Elvis Aaron Presley was born on January 8, 1935, in Tupelo, Mississippi, to Vernon Elvis (April 10, 1916 – June 26, 1979) and Gladys Love (née Smith; April 25, 1912 – August 14, 1958) Presley in a two-room shotgun house that his father built for the occasion. Elvis's identical twin brother, Jesse Garon Presley, was delivered 35 minutes before him, stillborn. Presley became close to both parents and formed an especially close bond with his mother. The family attended an Assembly of God church, where he found his initial musical inspiration.

  

A photo of Elvis's parents at the Historic Blue Moon Museum in Verona, Mississippi

Presley's father Vernon was of German, Scottish and English origins. He was a descendant of the Harrison family of Virginia through his ancestor Tunis Hood. Presley's mother Gladys was Scots-Irish with some French Norman ancestry. His mother and the rest of the family believed that her great-great-grandmother, Morning Dove White, was Cherokee. This belief was restated by Elvis's granddaughter Riley Keough in 2017. Elaine Dundy, in her biography, supports the belief.

 

Vernon moved from one odd job to the next, showing little ambition. The family often relied on help from neighbors and government food assistance. In 1938, they lost their home after Vernon was found guilty of altering a check written by his landowner and sometime-employer. He was jailed for eight months, while Gladys and Elvis moved in with relatives.

 

In September 1941, Presley entered first grade at East Tupelo Consolidated, where his teachers regarded him as "average". He was encouraged to enter a singing contest after impressing his schoolteacher with a rendition of Red Foley's country song "Old Shep" during morning prayers. The contest, held at the Mississippi–Alabama Fair and Dairy Show on October 3, 1945, was his first public performance. The ten-year-old Presley stood on a chair to reach the microphone and sang "Old Shep". He recalled placing fifth. A few months later, Presley received his first guitar for his birthday; he had hoped for something else—by different accounts, either a bicycle or a rifle. Over the following year, he received basic guitar lessons from two of his uncles and the new pastor at the family's church. Presley recalled, "I took the guitar, and I watched people, and I learned to play a little bit. But I would never sing in public. I was very shy about it."

§ **Input data**
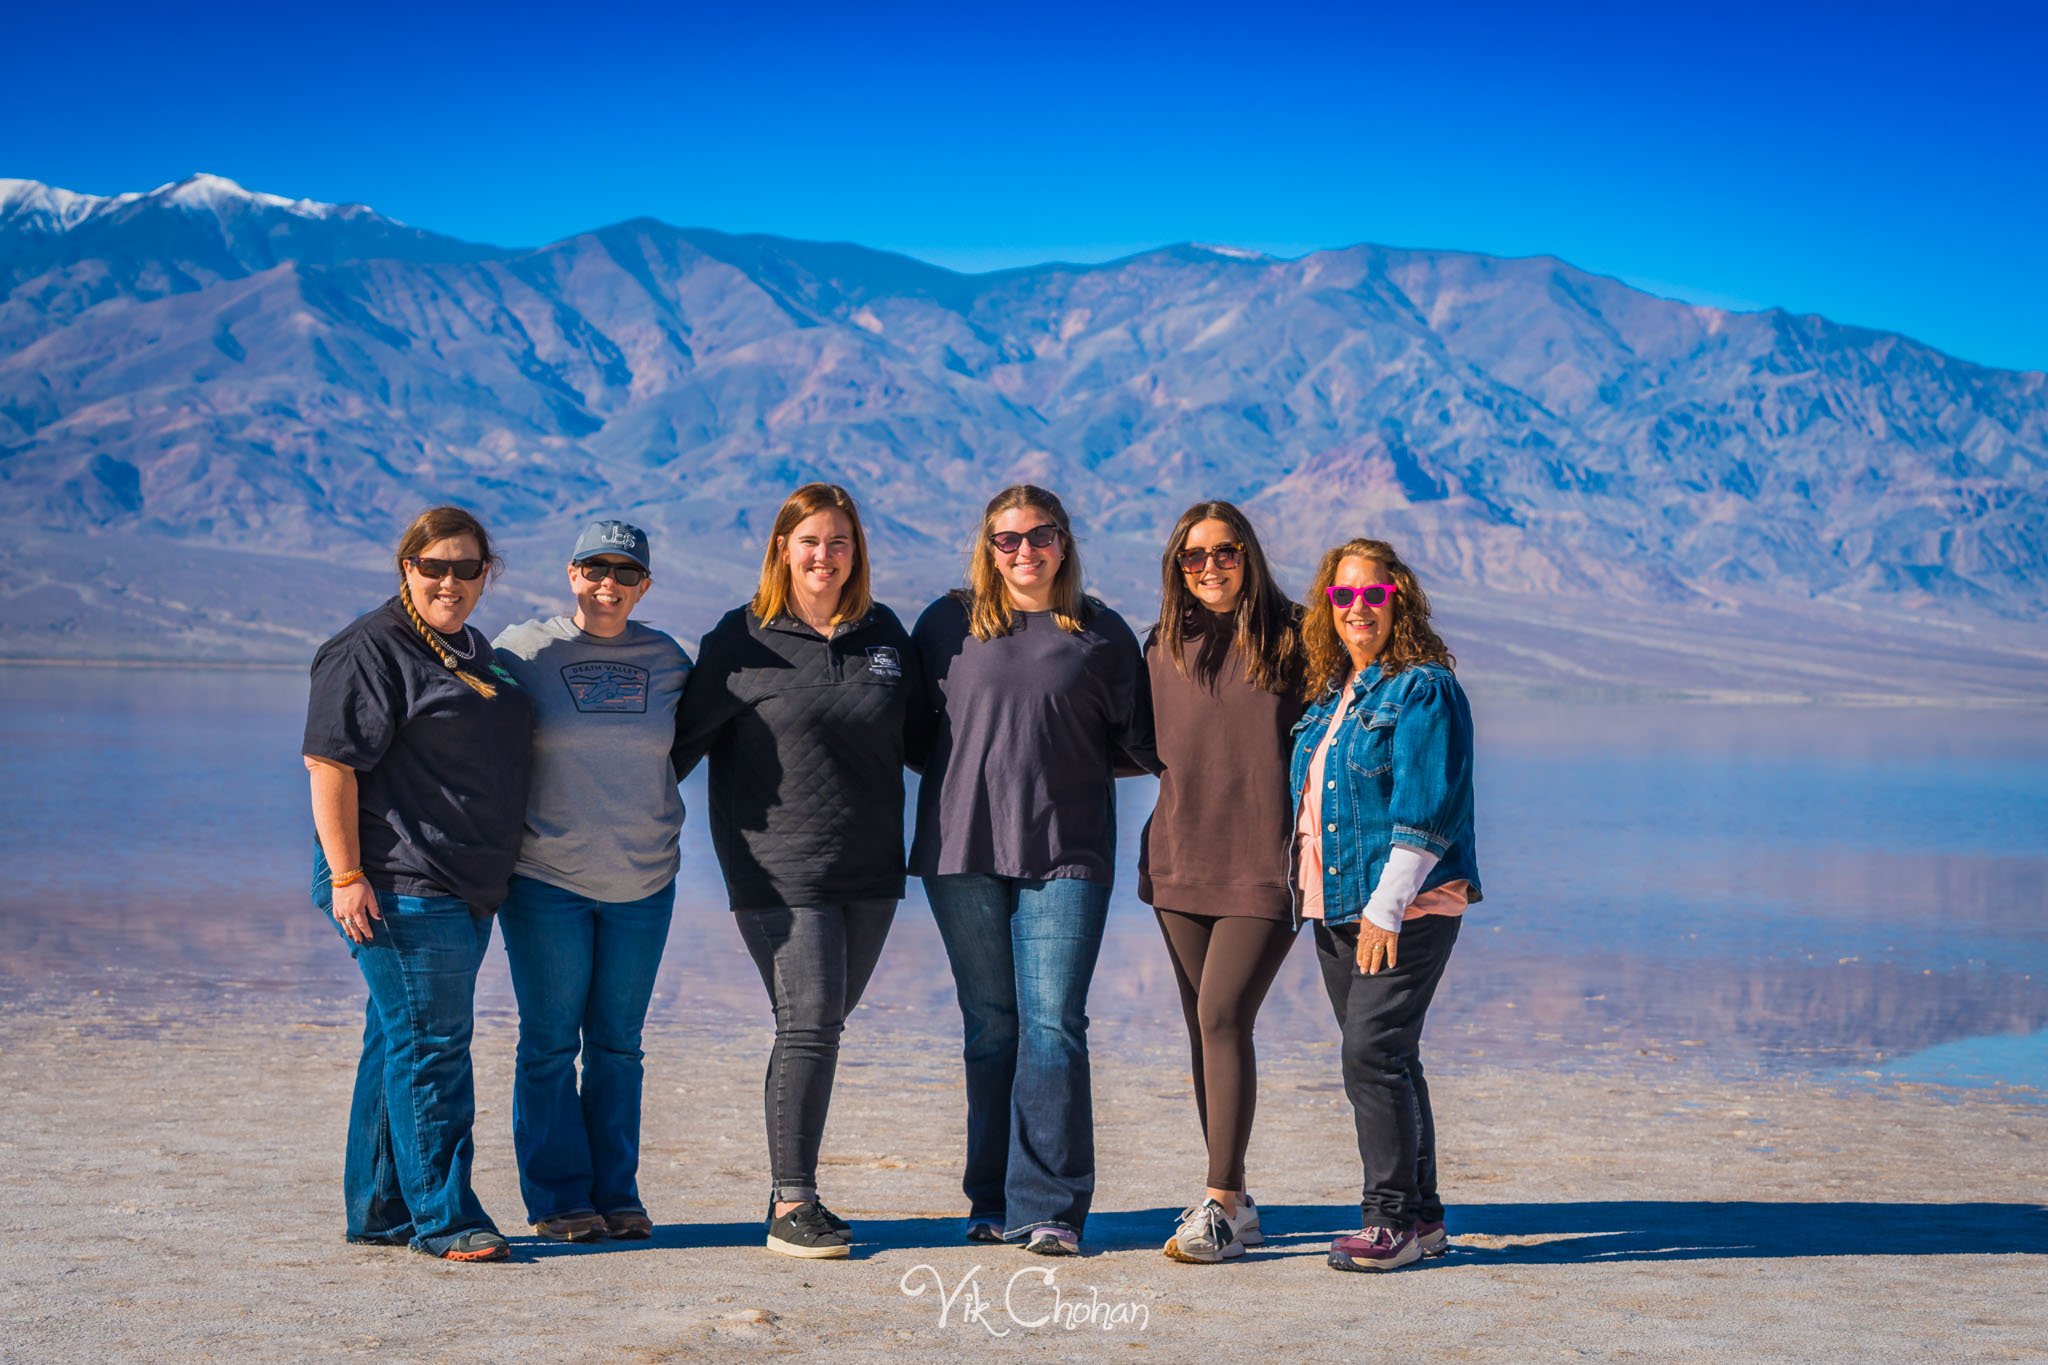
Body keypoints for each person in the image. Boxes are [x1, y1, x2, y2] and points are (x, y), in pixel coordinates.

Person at [671, 483, 923, 1260]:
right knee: (810, 1017)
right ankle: (792, 1201)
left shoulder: (884, 634)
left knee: (817, 1026)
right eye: (810, 540)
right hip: (778, 871)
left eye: (839, 542)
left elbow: (927, 743)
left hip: (872, 870)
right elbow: (672, 752)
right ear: (783, 546)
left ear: (858, 552)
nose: (825, 555)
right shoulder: (741, 639)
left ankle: (792, 1187)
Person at [909, 483, 1153, 1257]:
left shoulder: (1101, 630)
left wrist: (1055, 771)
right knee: (991, 1028)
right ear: (986, 547)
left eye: (1039, 535)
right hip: (961, 850)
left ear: (1065, 541)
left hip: (1066, 852)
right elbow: (915, 732)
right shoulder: (945, 624)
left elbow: (1137, 740)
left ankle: (1050, 1207)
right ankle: (990, 1199)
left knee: (1053, 1026)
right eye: (1006, 539)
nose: (1023, 551)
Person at [302, 505, 534, 1262]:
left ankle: (378, 1206)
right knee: (433, 1045)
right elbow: (330, 763)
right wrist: (346, 875)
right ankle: (445, 1216)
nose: (449, 580)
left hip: (461, 881)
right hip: (398, 880)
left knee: (396, 1040)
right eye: (433, 565)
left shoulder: (474, 649)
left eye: (466, 568)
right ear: (407, 567)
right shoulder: (370, 648)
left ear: (484, 575)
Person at [490, 520, 690, 1243]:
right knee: (548, 1043)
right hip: (546, 878)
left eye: (625, 573)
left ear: (644, 585)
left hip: (644, 879)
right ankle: (558, 1199)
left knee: (618, 1045)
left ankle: (617, 1193)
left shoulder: (669, 659)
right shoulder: (525, 650)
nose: (609, 583)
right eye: (595, 569)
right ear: (572, 573)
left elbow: (699, 740)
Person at [1290, 537, 1480, 1273]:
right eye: (1343, 595)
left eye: (1373, 593)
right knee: (1389, 1054)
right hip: (1337, 902)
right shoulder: (1338, 695)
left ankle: (1389, 1220)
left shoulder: (1423, 687)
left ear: (1398, 597)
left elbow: (1425, 808)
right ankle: (1426, 1218)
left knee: (1370, 1052)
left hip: (1406, 904)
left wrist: (1387, 906)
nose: (1358, 607)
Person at [1140, 501, 1305, 1264]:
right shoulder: (1162, 643)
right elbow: (1129, 742)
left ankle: (1219, 1202)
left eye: (1225, 551)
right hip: (1179, 861)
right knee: (1207, 1032)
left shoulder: (1299, 637)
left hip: (1265, 866)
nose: (1210, 566)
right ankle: (1233, 1197)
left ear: (1251, 554)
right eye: (1192, 556)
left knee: (1221, 1015)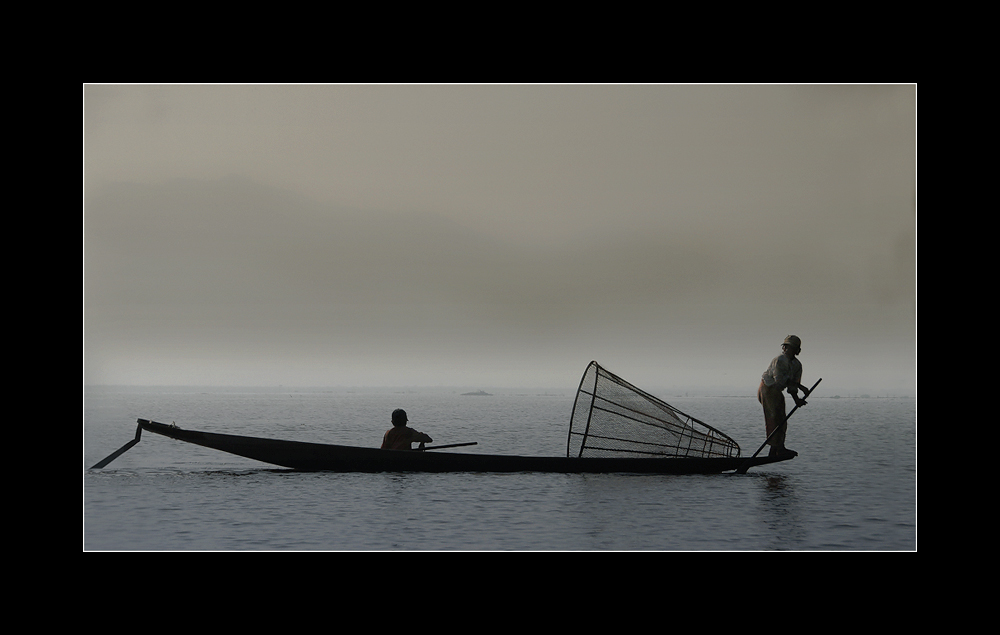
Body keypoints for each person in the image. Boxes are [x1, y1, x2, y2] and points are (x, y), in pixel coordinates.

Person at [757, 335, 808, 458]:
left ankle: (777, 449)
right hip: (767, 389)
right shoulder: (779, 360)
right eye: (785, 346)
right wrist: (800, 387)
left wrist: (797, 400)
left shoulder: (797, 365)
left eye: (789, 347)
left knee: (782, 420)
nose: (786, 349)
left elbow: (792, 388)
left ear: (797, 350)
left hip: (776, 391)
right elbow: (779, 380)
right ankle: (776, 448)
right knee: (773, 418)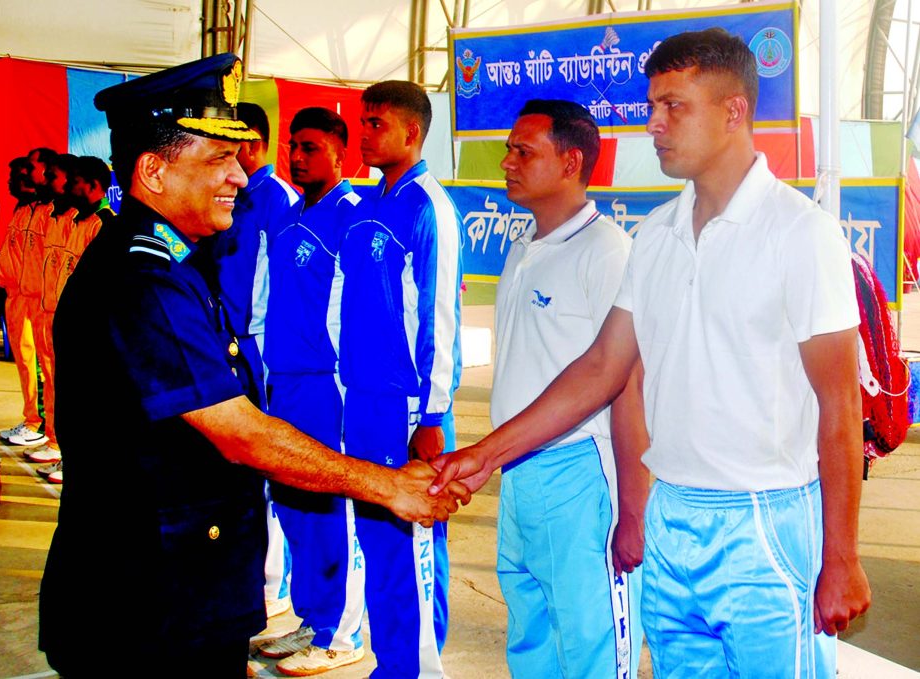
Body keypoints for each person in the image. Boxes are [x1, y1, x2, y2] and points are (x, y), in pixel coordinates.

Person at [432, 28, 871, 679]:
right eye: (650, 106)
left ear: (733, 111)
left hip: (767, 518)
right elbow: (600, 367)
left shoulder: (799, 234)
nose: (653, 125)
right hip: (674, 515)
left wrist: (841, 556)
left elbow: (839, 408)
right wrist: (483, 454)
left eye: (673, 106)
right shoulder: (658, 235)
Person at [38, 54, 469, 679]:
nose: (242, 176)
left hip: (176, 596)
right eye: (218, 159)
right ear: (154, 171)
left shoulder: (177, 262)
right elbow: (238, 433)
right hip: (146, 609)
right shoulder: (145, 280)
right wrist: (387, 485)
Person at [489, 98, 647, 679]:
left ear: (570, 161)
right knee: (530, 632)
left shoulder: (608, 252)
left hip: (579, 473)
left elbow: (630, 384)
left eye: (522, 151)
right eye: (509, 149)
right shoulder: (522, 247)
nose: (506, 162)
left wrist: (633, 510)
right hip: (519, 471)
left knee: (591, 646)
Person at [335, 80, 462, 678]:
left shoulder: (427, 206)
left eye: (375, 124)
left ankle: (419, 670)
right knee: (375, 542)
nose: (363, 134)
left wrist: (431, 415)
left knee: (412, 548)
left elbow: (439, 315)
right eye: (362, 122)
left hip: (406, 407)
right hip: (360, 399)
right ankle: (390, 664)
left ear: (412, 133)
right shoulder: (366, 207)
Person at [256, 106, 367, 676]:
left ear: (340, 155)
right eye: (293, 148)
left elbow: (358, 313)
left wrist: (351, 387)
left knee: (331, 506)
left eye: (312, 148)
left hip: (330, 388)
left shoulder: (352, 216)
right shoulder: (291, 216)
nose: (298, 158)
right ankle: (310, 617)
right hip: (285, 381)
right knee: (293, 503)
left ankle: (341, 633)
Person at [211, 100, 299, 620]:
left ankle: (276, 581)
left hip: (261, 349)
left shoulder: (276, 198)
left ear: (251, 142)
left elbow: (276, 287)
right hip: (231, 342)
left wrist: (262, 351)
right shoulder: (236, 196)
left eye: (230, 143)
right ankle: (258, 574)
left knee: (270, 468)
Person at [35, 155, 114, 483]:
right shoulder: (73, 221)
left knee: (85, 402)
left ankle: (81, 463)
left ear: (93, 186)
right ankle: (64, 453)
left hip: (87, 331)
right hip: (59, 320)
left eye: (74, 180)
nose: (67, 185)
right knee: (61, 393)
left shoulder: (104, 225)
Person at [0, 147, 57, 449]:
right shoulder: (23, 210)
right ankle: (33, 419)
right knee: (25, 364)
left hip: (39, 301)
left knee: (43, 367)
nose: (14, 179)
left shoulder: (50, 212)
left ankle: (45, 427)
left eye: (23, 172)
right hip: (16, 297)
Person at [24, 153, 80, 470]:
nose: (46, 180)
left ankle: (62, 449)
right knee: (49, 380)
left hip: (63, 316)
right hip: (42, 308)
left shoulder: (91, 222)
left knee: (67, 388)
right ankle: (51, 439)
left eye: (53, 175)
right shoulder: (56, 216)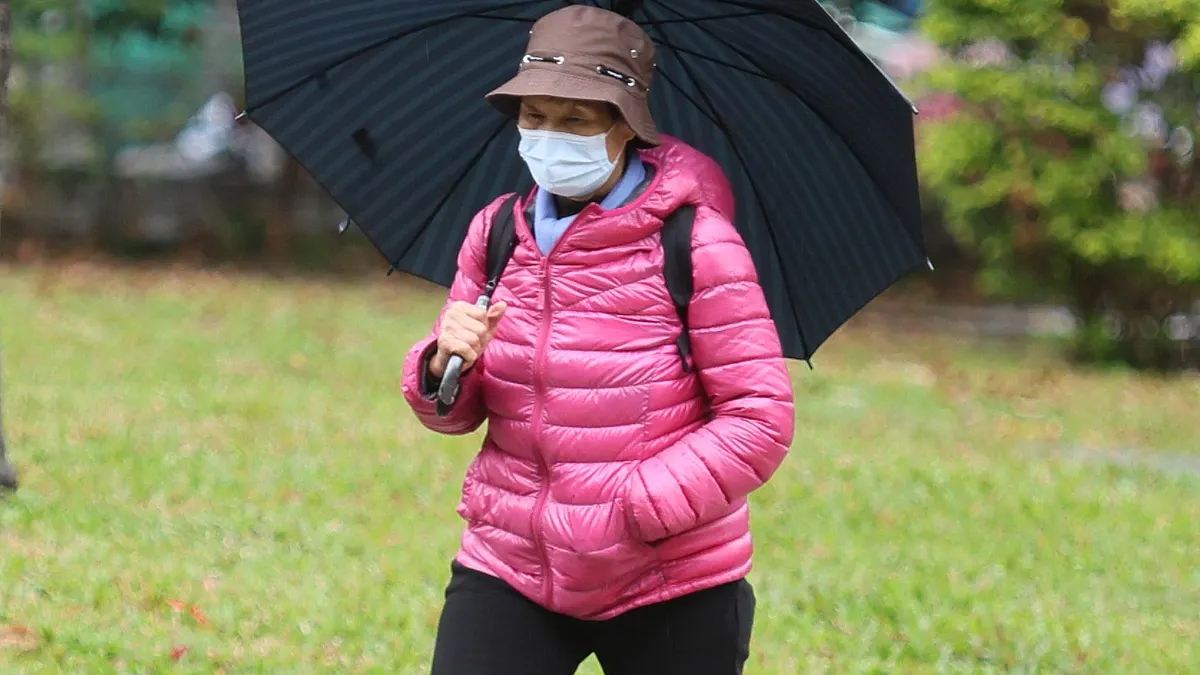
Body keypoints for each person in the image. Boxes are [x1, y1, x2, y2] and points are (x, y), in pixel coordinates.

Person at [401, 6, 795, 674]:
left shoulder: (696, 244)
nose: (550, 137)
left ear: (625, 127)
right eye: (535, 117)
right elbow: (454, 412)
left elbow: (760, 417)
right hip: (512, 560)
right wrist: (444, 360)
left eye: (576, 121)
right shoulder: (497, 234)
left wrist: (636, 507)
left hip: (669, 574)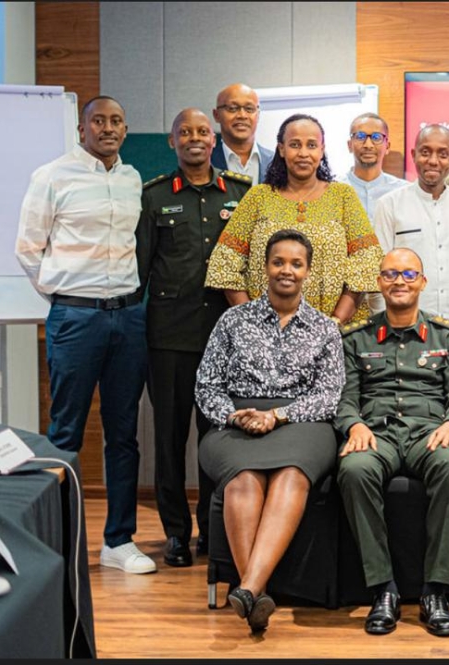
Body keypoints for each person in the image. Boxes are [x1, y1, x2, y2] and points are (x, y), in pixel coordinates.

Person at [15, 96, 155, 574]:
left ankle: (118, 541)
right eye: (99, 120)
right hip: (76, 319)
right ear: (82, 128)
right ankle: (59, 543)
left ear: (125, 127)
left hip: (129, 318)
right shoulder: (52, 176)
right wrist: (65, 293)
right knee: (65, 433)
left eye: (116, 120)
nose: (108, 128)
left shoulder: (133, 178)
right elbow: (28, 249)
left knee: (123, 434)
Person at [196, 229, 344, 633]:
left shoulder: (324, 328)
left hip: (302, 423)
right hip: (236, 421)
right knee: (241, 480)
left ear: (308, 272)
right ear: (265, 267)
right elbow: (206, 384)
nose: (286, 271)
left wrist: (278, 415)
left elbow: (329, 395)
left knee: (291, 475)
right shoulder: (233, 320)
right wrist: (232, 415)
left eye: (296, 264)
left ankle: (248, 589)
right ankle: (254, 595)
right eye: (278, 262)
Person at [136, 108, 253, 567]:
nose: (195, 139)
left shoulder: (242, 195)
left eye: (203, 131)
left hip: (225, 340)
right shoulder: (155, 196)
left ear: (215, 138)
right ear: (172, 142)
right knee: (169, 439)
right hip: (168, 338)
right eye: (185, 133)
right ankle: (176, 534)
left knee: (218, 437)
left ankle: (212, 527)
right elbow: (141, 270)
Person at [335, 248, 449, 638]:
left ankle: (435, 592)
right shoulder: (356, 338)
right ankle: (383, 591)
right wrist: (354, 426)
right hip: (376, 433)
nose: (400, 281)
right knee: (354, 468)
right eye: (391, 274)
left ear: (423, 282)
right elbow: (345, 398)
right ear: (379, 283)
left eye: (410, 274)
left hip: (429, 432)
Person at [205, 113, 383, 325]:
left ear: (322, 149)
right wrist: (253, 323)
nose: (303, 153)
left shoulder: (343, 196)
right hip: (266, 335)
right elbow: (225, 265)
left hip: (334, 332)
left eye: (311, 145)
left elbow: (366, 263)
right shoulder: (258, 197)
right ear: (281, 149)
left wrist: (333, 323)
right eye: (295, 145)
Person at [371, 124, 449, 328]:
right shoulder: (389, 205)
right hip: (404, 327)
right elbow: (379, 270)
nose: (433, 161)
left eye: (443, 154)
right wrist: (382, 324)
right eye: (425, 152)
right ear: (414, 155)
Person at [342, 112, 406, 219]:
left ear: (387, 147)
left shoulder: (402, 192)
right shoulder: (332, 189)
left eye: (376, 137)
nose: (368, 145)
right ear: (349, 145)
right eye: (360, 136)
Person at [210, 83, 274, 185]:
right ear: (216, 115)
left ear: (258, 115)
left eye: (249, 109)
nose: (242, 115)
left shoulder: (276, 162)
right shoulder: (206, 163)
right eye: (232, 108)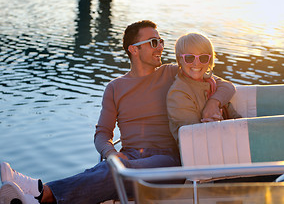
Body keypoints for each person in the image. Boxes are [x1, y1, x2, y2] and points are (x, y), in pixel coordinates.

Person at [0, 20, 236, 204]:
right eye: (154, 42)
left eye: (161, 41)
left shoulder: (173, 72)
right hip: (129, 156)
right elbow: (102, 134)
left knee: (117, 170)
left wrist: (213, 103)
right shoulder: (115, 88)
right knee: (113, 167)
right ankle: (36, 196)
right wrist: (111, 153)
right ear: (134, 49)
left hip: (167, 160)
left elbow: (225, 84)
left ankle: (42, 192)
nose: (161, 47)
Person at [167, 32, 241, 143]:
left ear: (210, 60)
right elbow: (194, 138)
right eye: (190, 57)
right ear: (180, 60)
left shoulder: (208, 80)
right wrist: (215, 125)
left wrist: (213, 103)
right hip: (201, 152)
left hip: (228, 139)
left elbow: (228, 86)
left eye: (203, 57)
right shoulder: (178, 94)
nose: (196, 63)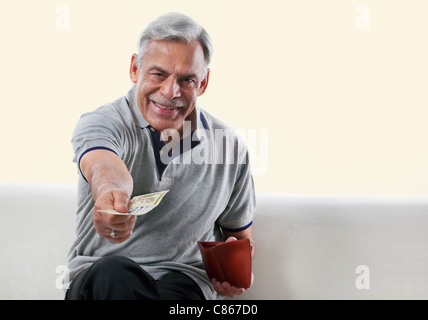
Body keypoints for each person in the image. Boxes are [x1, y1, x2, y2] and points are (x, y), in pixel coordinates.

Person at [64, 12, 255, 300]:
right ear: (134, 68)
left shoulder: (229, 148)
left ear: (203, 83)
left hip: (182, 280)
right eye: (158, 74)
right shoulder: (102, 122)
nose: (170, 91)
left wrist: (239, 271)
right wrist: (110, 195)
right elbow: (103, 165)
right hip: (102, 278)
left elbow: (240, 239)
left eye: (187, 79)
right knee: (115, 273)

§ **What needs to be done**
Extend the account of Elvis Presley's childhood, picking up right after its final sentence. Nothing in the records is needed here.

§ **Written response**
 

In September 1946, Presley entered a new school, Milam, for sixth grade; he was regarded as a loner. The following year, he began bringing his guitar to school on a daily basis. He played and sang during lunchtime and was often teased as a "trashy" kid who played hillbilly music. By then, the family was living in a largely black neighborhood. Presley was a devotee of Mississippi Slim's show on the Tupelo radio station WELO. He was described as "crazy about music" by Slim's younger brother, who was one of Presley's classmates and often took him into the station. Slim supplemented Presley's guitar instruction by demonstrating chord techniques. When his protégé was 12 years old, Slim scheduled him for two on-air performances. Presley was overcome by stage fright the first time, but succeeded in performing the following week.

 

In November 1948, the family moved to Memphis, Tennessee. After residing for nearly a year in rooming houses, they were granted a two-bedroom apartment in the public housing complex known as the Lauderdale Courts. Enrolled at L. C. Humes High School, Presley received only a C in music in eighth grade. When his music teacher told him that he had no aptitude for singing, he brought in his guitar the next day and sang a recent hit, "Keep Them Cold Icy Fingers Off Me", to prove otherwise. A classmate later recalled that the teacher "agreed that Elvis was right when he said that she didn't appreciate his kind of singing". He was usually too shy to perform openly and was occasionally bullied by classmates who viewed him as a "mama's boy".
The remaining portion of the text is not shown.